## Textauszug
Bild: Wünscht sich mehr Aufmerksamkeit für das Artensterben: Matthias Glaubre…
taz: Herr Glaubrecht, warum braucht Hamburg ein neues Naturkundemuseum?
Matthias Glaubrecht: Wir müssen uns sehr anstrengen, um in einer
lebenswerten Umgebung zu existieren, in der auch unsere Kinder Nashörner,
Elefanten oder sonstige Tiere in freier Wildbahn sehen können. Präparierte
Walrösser und Eisbären dienen uns als Transportmittel, um Menschen zu
erreichen. Hamburg hat sein Naturkundemuseum bereits im Zweiten Weltkrieg
verloren. Mit meiner Professur für Biodiversität habe ich nun die Chance,
den Aufbau für das neue Naturkundemuseum „Evolutioneum“ voranzutreiben.
Gibt es den politischen Willen dazu?
Wir haben ihn allmählich hergestellt. 2008 hat die Wissenschaftsbehörde
bereits ein Gutachten beim Wissenschaftsrat in Auftrag gegeben, um
herauszufinden, was aus der großen naturkundlichen Sammlung der Stadt von
über zehn Millionen Objekten werden kann. Konkrete Pläne gab es nicht.
Seitdem die Grünen die Wissenschaftsbehörde führen, kam es zu einem
Paradigmenwechsel; heute bekennt sich die Stadt Hamburg zu den Plänen des
neuen Naturkundemuseums.
Sind Ausstellungen mit ausgestopften Tieren nicht anachronistisch?
Im [1][Zentrum für Naturkunde an der Uni Hamburg] steht die Eisbär-Dame
Smila. Sie kommt aus dem Berliner Zoo. Vor der Wende hat man Smila nach
Hamburg gebracht. Wir stellen sie mit einem doppelten Hintergedanken aus:
Wir zeigen einen Eisbären, weil wir im Sinne intellektueller Verstörung
Besucher*innen erst mal hineinlocken wollen. Kinder machen schon am Eingang
große Augen, wenn sie einen ausgestopften Eisbären sehen.
Und dann informieren Sie über deren schwindenden Lebensraum?

## Vorliegendes Material
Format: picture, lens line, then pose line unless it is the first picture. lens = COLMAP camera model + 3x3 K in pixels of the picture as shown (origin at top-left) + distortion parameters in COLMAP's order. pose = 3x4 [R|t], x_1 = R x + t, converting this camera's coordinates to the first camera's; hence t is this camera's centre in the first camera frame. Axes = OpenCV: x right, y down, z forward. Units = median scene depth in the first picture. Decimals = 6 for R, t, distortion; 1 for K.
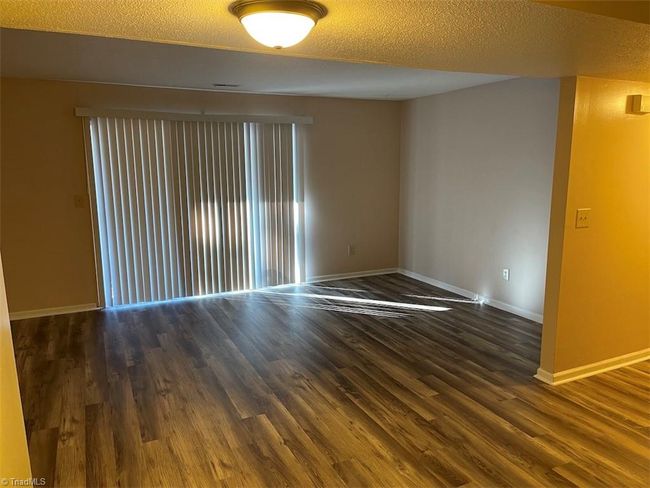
lens RADIAL K [[490.4, 0, 328.1], [0, 490.4, 247.1], [0, 0, 1]] dist [0.068147, -0.092772]
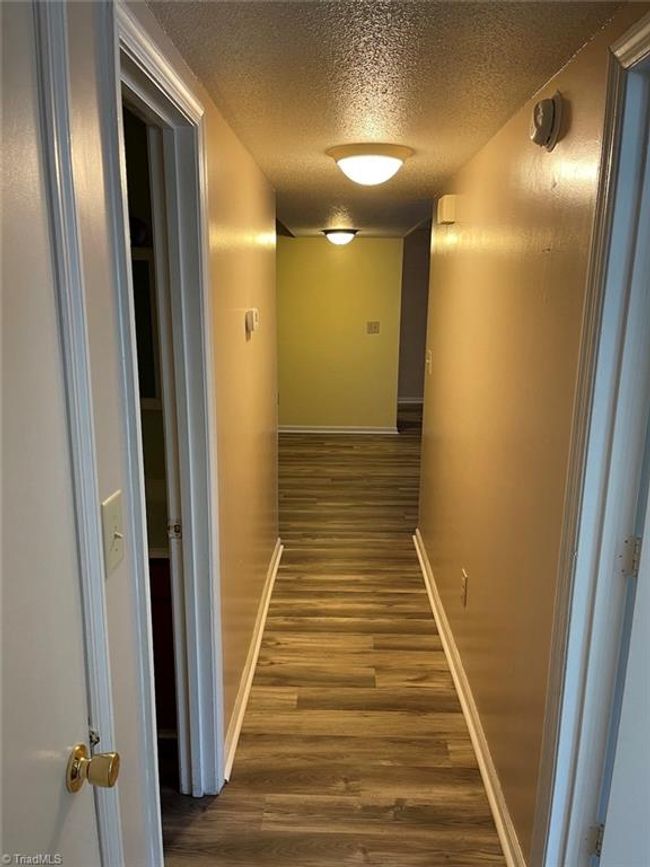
lens RADIAL K [[654.1, 0, 325.0], [0, 654.1, 433.5], [0, 0, 1]] dist [0.068147, -0.092772]
pose [[-0.459594, 0.192502, -0.867016, 1.711330], [-0.161098, 0.941963, 0.294539, -0.265411], [0.873396, 0.275043, -0.401909, 1.417833]]
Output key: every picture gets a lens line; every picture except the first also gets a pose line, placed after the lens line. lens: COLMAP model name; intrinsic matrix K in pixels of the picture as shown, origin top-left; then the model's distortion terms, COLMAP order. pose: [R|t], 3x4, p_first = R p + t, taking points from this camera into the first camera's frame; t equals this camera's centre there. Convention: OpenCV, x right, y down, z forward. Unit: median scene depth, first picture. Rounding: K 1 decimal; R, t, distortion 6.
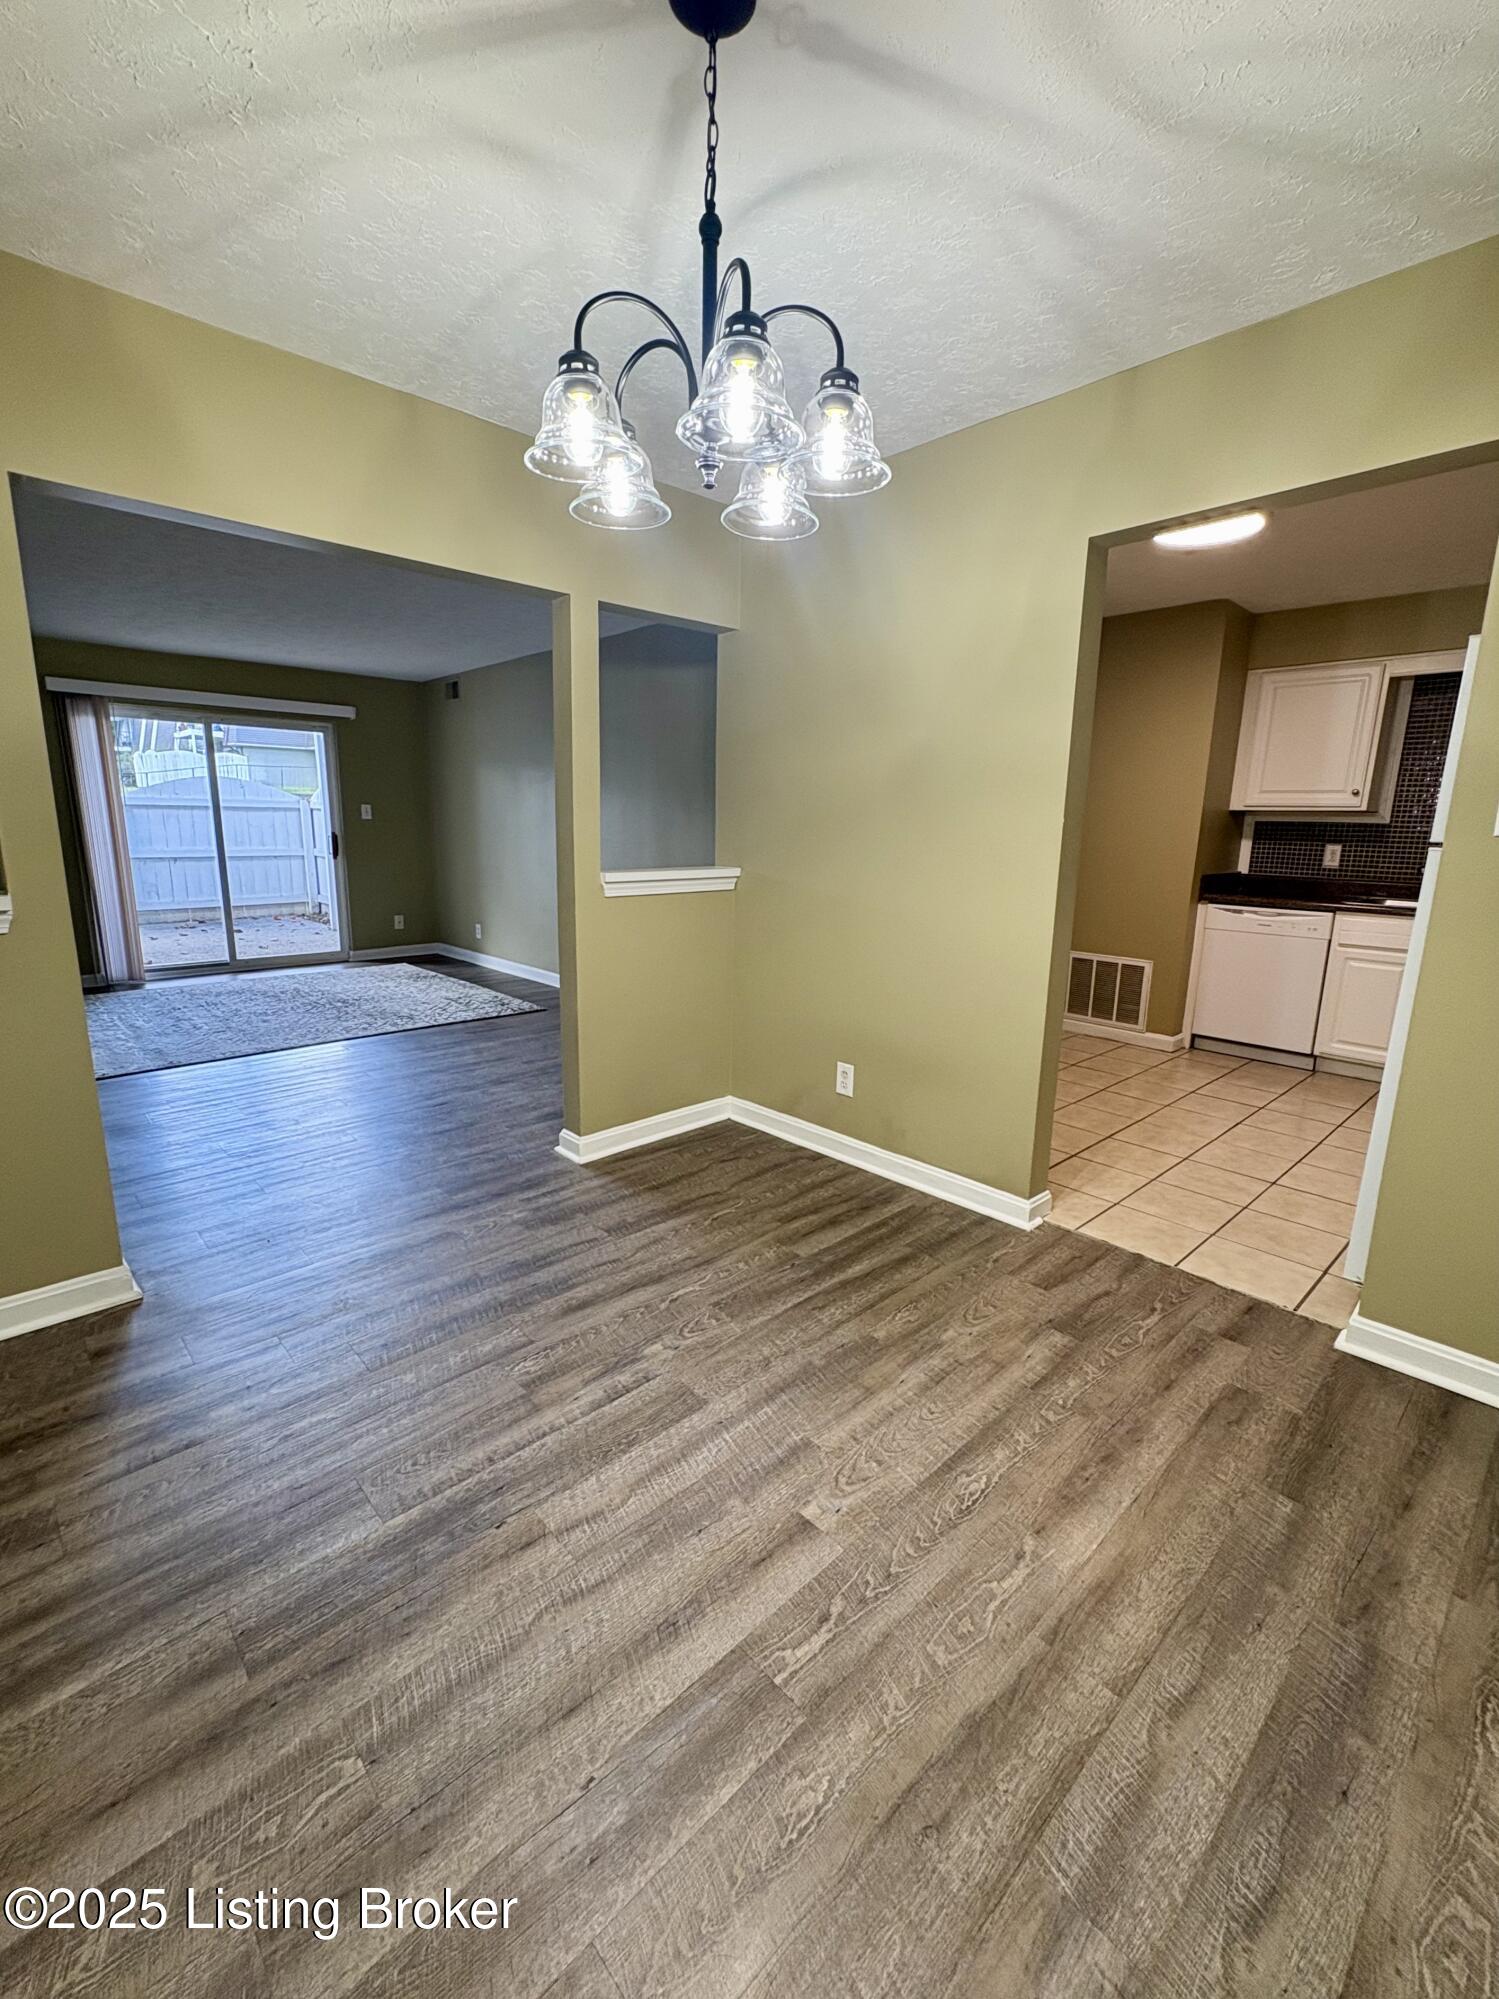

## Aufgabe A
Stimmen die folgenden Aussagen mit dem Textauszug überein? Antworten Sie jeweils mit Ja oder Nein und zitieren Sie die entscheidenden Worte wörtlich.
(i) Hamburg hat sein Naturkundemuseum im Zweiten Weltkrieg verloren.
(ii) Die Eisbär-Dame Smila stammt aus dem Hamburger Zoo.
(iii) Die naturkundliche Sammlung der Stadt umfasst weniger als eine Million Objekte.
## Aufgabe B
Welche Tierarten nennt der Textauszug?
## Aufgabe C
In welchem Jahr gab die Wissenschaftsbehörde laut Textauszug ein Gutachten beim Wissenschaftsrat in Auftrag?

## Erwartete Lösung A
(i) Ja: „Hamburg hat sein Naturkundemuseum bereits im Zweiten Weltkrieg verloren.“
(ii) Nein: „Sie kommt aus dem Berliner Zoo.“
(iii) Nein: „der großen naturkundlichen Sammlung der Stadt von über zehn Millionen Objekten“

## Erwartete Lösung B
Nashörner, Elefanten, Walrösser, Eisbären

## Erwartete Lösung C
2008